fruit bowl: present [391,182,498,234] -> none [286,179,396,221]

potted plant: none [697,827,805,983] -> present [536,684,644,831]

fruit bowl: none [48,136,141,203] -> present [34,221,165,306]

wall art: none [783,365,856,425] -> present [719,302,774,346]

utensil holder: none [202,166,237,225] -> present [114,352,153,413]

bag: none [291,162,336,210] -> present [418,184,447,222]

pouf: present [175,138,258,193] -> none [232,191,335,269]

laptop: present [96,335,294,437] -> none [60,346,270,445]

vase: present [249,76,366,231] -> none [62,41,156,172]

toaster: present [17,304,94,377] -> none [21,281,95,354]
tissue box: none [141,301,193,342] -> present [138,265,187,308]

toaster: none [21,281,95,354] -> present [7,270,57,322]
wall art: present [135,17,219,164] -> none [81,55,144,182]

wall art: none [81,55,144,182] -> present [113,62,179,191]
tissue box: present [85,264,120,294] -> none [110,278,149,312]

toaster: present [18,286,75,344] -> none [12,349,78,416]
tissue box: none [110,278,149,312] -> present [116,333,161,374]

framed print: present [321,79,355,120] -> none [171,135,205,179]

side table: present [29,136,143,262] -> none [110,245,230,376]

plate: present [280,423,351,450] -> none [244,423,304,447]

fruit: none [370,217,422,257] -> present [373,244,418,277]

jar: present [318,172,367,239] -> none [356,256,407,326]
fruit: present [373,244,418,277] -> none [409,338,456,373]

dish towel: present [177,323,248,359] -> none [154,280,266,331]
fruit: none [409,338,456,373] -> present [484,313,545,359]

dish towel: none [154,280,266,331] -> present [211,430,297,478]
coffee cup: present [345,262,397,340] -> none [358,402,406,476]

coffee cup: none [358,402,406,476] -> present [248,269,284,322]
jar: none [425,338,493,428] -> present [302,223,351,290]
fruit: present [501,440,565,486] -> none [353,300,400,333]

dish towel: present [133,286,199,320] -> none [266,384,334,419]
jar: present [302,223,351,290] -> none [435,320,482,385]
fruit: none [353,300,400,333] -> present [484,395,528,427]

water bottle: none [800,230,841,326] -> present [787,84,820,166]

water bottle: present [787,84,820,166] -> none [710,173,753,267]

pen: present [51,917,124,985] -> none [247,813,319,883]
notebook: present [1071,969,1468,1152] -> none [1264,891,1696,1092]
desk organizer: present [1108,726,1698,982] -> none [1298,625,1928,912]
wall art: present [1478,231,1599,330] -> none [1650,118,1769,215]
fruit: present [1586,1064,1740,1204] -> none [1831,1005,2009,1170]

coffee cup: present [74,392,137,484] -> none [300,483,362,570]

REQUIRED ACTION:
What is needed is a word-for-word copy of all the entries.

THE ANSWER:
fruit bowl: present [391,182,498,234] -> none [286,179,396,221]

potted plant: none [697,827,805,983] -> present [536,684,644,831]

fruit bowl: none [48,136,141,203] -> present [34,221,165,306]

wall art: none [783,365,856,425] -> present [719,302,774,346]

utensil holder: none [202,166,237,225] -> present [114,352,153,413]

bag: none [291,162,336,210] -> present [418,184,447,222]

pouf: present [175,138,258,193] -> none [232,191,335,269]

laptop: present [96,335,294,437] -> none [60,346,270,445]

vase: present [249,76,366,231] -> none [62,41,156,172]

toaster: present [17,304,94,377] -> none [21,281,95,354]
tissue box: none [141,301,193,342] -> present [138,265,187,308]

toaster: none [21,281,95,354] -> present [7,270,57,322]
wall art: present [135,17,219,164] -> none [81,55,144,182]

wall art: none [81,55,144,182] -> present [113,62,179,191]
tissue box: present [85,264,120,294] -> none [110,278,149,312]

toaster: present [18,286,75,344] -> none [12,349,78,416]
tissue box: none [110,278,149,312] -> present [116,333,161,374]

framed print: present [321,79,355,120] -> none [171,135,205,179]

side table: present [29,136,143,262] -> none [110,245,230,376]

plate: present [280,423,351,450] -> none [244,423,304,447]

fruit: none [370,217,422,257] -> present [373,244,418,277]

jar: present [318,172,367,239] -> none [356,256,407,326]
fruit: present [373,244,418,277] -> none [409,338,456,373]

dish towel: present [177,323,248,359] -> none [154,280,266,331]
fruit: none [409,338,456,373] -> present [484,313,545,359]

dish towel: none [154,280,266,331] -> present [211,430,297,478]
coffee cup: present [345,262,397,340] -> none [358,402,406,476]

coffee cup: none [358,402,406,476] -> present [248,269,284,322]
jar: none [425,338,493,428] -> present [302,223,351,290]
fruit: present [501,440,565,486] -> none [353,300,400,333]

dish towel: present [133,286,199,320] -> none [266,384,334,419]
jar: present [302,223,351,290] -> none [435,320,482,385]
fruit: none [353,300,400,333] -> present [484,395,528,427]

water bottle: none [800,230,841,326] -> present [787,84,820,166]

water bottle: present [787,84,820,166] -> none [710,173,753,267]

pen: present [51,917,124,985] -> none [247,813,319,883]
notebook: present [1071,969,1468,1152] -> none [1264,891,1696,1092]
desk organizer: present [1108,726,1698,982] -> none [1298,625,1928,912]
wall art: present [1478,231,1599,330] -> none [1650,118,1769,215]
fruit: present [1586,1064,1740,1204] -> none [1831,1005,2009,1170]

coffee cup: present [74,392,137,484] -> none [300,483,362,570]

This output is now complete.